Despite its hype, is “cashless” really the right solution for both the grocer and the consumer?
On the surface, cashless sounds great. But it can come as a significant detriment to the grocery industry’s relationship with consumers.
Lack of consumer confidence means costly business – especially with 26% of transactions completed with cash.
Offering preference of pay, including the option to pay with cash, is an asset to the grocery/consumer relationship.
Automating cash operations via cash recycling, cloud-based reconciliation, and provisional credit creates value for both grocers and consumers.
By automating cash handling processes, grocers can easily accept cash from consumers and streamline operations while dramatically reducing the cost associated with managing cash.

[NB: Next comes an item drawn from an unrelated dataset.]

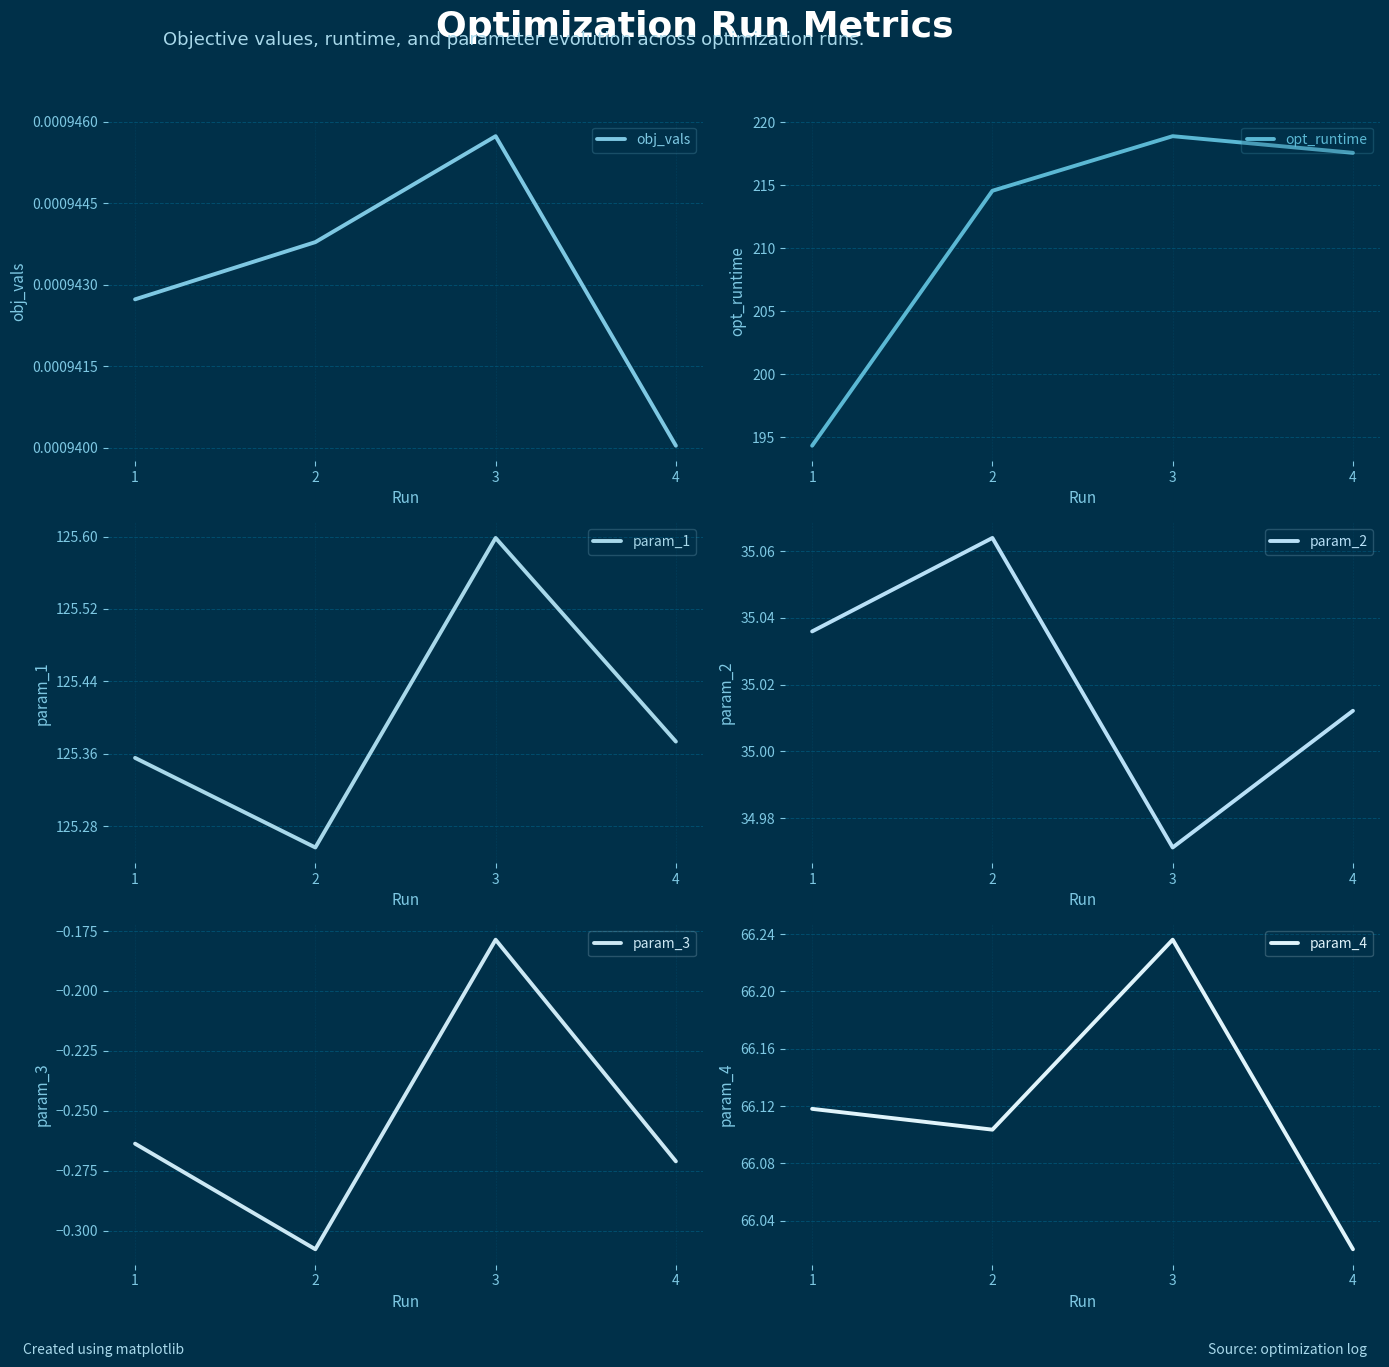

What is the value of the param_1 point at the 2nd from the left?

125.3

With automated back office operations, like automated cash management, grocers gain from less cash on hand, virtually no cash counting, daily credit to the bank, reduction of courier fees, and complete reconciliation with the POS.
Additionally, time-consuming bookwork related to manual cash reconciliation can be completely automated. Shrink also decreases with cash recycling hardware and automated reconciliation as cash accountability increases.
By allowing consumers to pay with cash, grocers connect with a wider consumer base because doing so expands consumer payment options.
As a result, cash’s value to consumers creates value for grocers. Cash automation propels this shared value and reduces cash management costs to increase profits.